All models listed below are regression-tested on every DLC vLLM release and work with the images listed on the Overview page.

The Coverage column indicates test depth: Smoke runs on every PR; Benchmark runs throughput and latency tests with pass/fail thresholds before release. A Smoke + Benchmark tag means both apply.

Tested Models

Family Model Coverage
Llama meta-llama/Llama-3.3-70B-Instruct Benchmark
Qwen Qwen/Qwen3-32B Benchmark
Qwen/Qwen3.5-0.8B Smoke + Benchmark
Qwen/Qwen3.5-2B Benchmark
Qwen/Qwen3.5-9B Benchmark
Qwen/Qwen3.5-27B-FP8 Benchmark
Qwen/Qwen3.5-35B-A3B-FP8 Benchmark
Qwen/Qwen3.6-27B Benchmark
Qwen/Qwen3.6-35B-A3B Benchmark
Qwen/Qwen3-Coder-Next-FP8 Benchmark
Qwen/Qwen3-Embedding-0.6B Smoke + Benchmark
Qwen/Qwen3-VL-Embedding-2B Smoke + Benchmark
Qwen/Qwen3-ASR-1.7B Benchmark
Gemma google/gemma-4-26B-A4B-it Benchmark
google/gemma-4-31B-it Benchmark
google/gemma-4-E4B-it Benchmark
GPT-OSS openai/gpt-oss-20b Benchmark

Model-Specific Tuning

For recommended serving flags, hardware configurations, and quantization options per model, see recipes.vllm.ai.

Custom Models

Any model supported by upstream vLLM should work.
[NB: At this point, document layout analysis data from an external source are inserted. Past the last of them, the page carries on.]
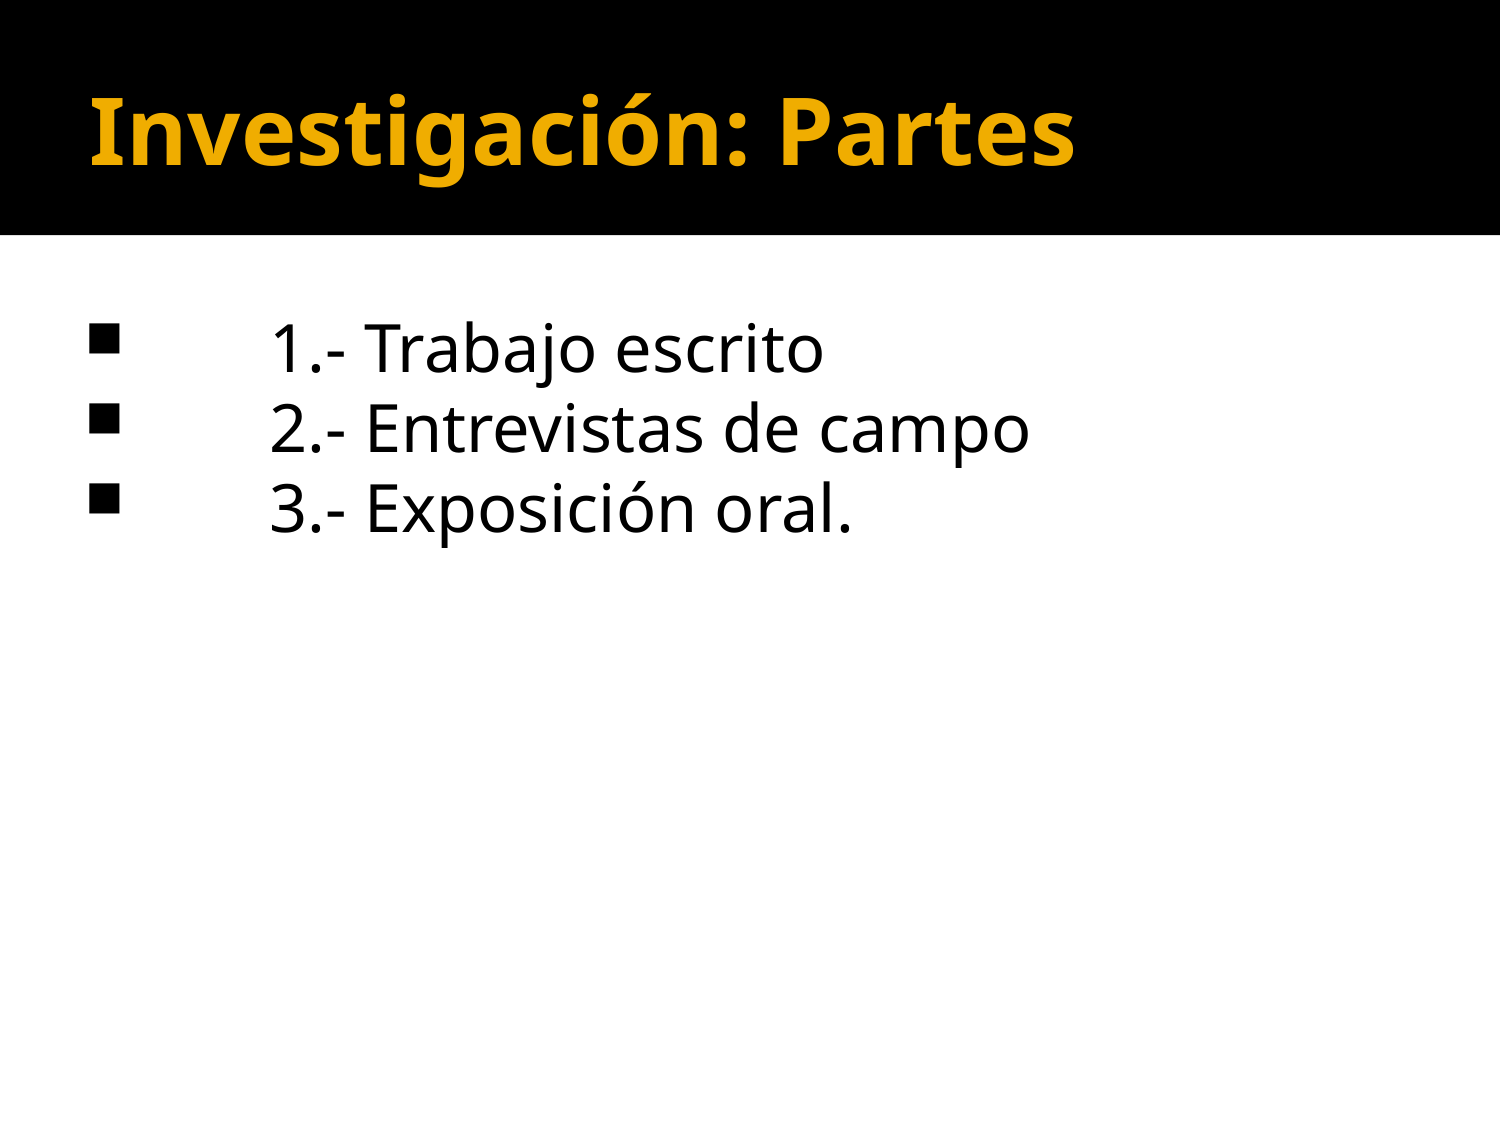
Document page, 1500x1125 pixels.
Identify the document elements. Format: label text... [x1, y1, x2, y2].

text_box Investigación: Partes [75, 25, 1425, 231]
text_box 1.- Trabajo escrito 2.- Entrevistas de campo 3.- Exposición oral. [75, 291, 1425, 1050]
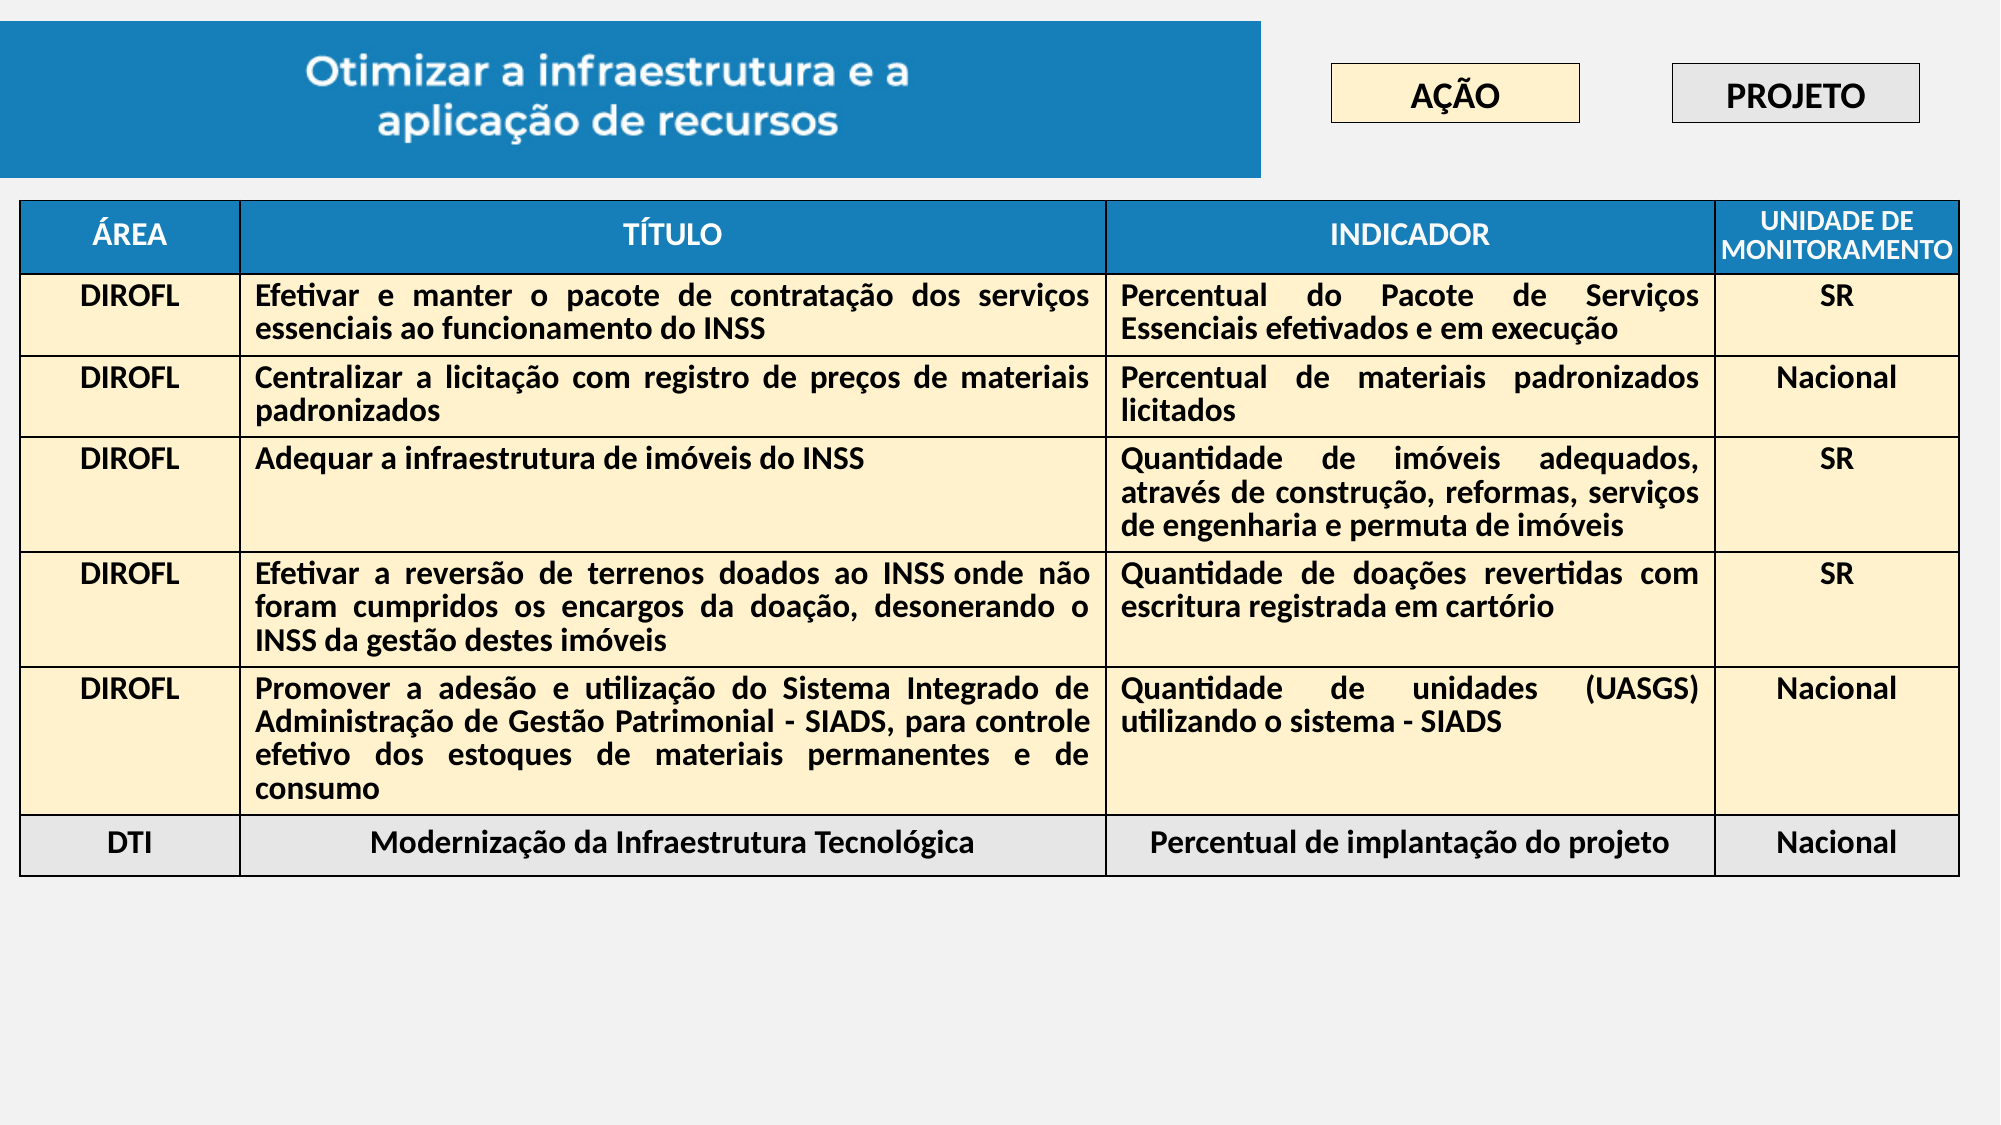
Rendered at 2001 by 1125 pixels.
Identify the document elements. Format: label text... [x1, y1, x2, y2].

table_cell Quantidade de doações revertidas com escritura registrada em cartório [1107, 553, 1714, 666]
table_cell Quantidade de unidades (UASGS) utilizando o sistema - SIADS [1107, 668, 1714, 814]
table_cell DIROFL [21, 357, 239, 436]
table_cell Percentual de materiais padronizados licitados [1107, 357, 1714, 436]
text_box PROJETO [1672, 63, 1920, 123]
table_cell Nacional [1716, 816, 1958, 875]
table_cell DIROFL [21, 668, 239, 814]
table_cell SR [1716, 275, 1958, 355]
table_cell Percentual de implantação do projeto [1107, 816, 1714, 875]
table_cell DIROFL [21, 438, 239, 551]
table_header INDICADOR [1107, 201, 1714, 273]
table_cell Adequar a infraestrutura de imóveis do INSS [241, 438, 1105, 551]
table_cell Nacional [1716, 357, 1958, 436]
table_cell DIROFL [21, 553, 239, 666]
table_cell Promover a adesão e utilização do Sistema Integrado de Administração de Gestão Patrimonial - SIADS, para controle efetivo dos estoques de materiais permanentes e de consumo [241, 668, 1105, 814]
table_header ÁREA [21, 201, 239, 273]
table_cell Percentual do Pacote de Serviços Essenciais efetivados e em execução [1107, 275, 1714, 355]
table_cell Centralizar a licitação com registro de preços de materiais padronizados [241, 357, 1105, 436]
table_cell Modernização da Infraestrutura Tecnológica [241, 816, 1105, 875]
text_box AÇÃO [1331, 63, 1580, 123]
table_cell DIROFL [21, 275, 239, 355]
table_cell Quantidade de imóveis adequados, através de construção, reformas, serviços de engenharia e permuta de imóveis [1107, 438, 1714, 551]
picture [0, 21, 1263, 178]
table_header UNIDADE DE MONITORAMENTO [1716, 201, 1958, 273]
table_cell Nacional [1716, 668, 1958, 814]
table_cell Efetivar a reversão de terrenos doados ao INSS onde não foram cumpridos os encargos da doação, desonerando o INSS da gestão destes imóveis [241, 553, 1105, 666]
table_header TÍTULO [241, 201, 1105, 273]
table_cell SR [1716, 553, 1958, 666]
table_cell SR [1716, 438, 1958, 551]
table_cell DTI [21, 816, 239, 875]
table_cell Efetivar e manter o pacote de contratação dos serviços essenciais ao funcionamento do INSS [241, 275, 1105, 355]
To serve a model not listed above:

docker run --gpus all -p 8000:8000 \
  public.ecr.aws/deep-learning-containers/vllm:server-cuda \
  --model <org>/<model-name>

Models can also be loaded from a local path (-v /path:/model --model /model) or streamed from S3 — see Loading Models from S3.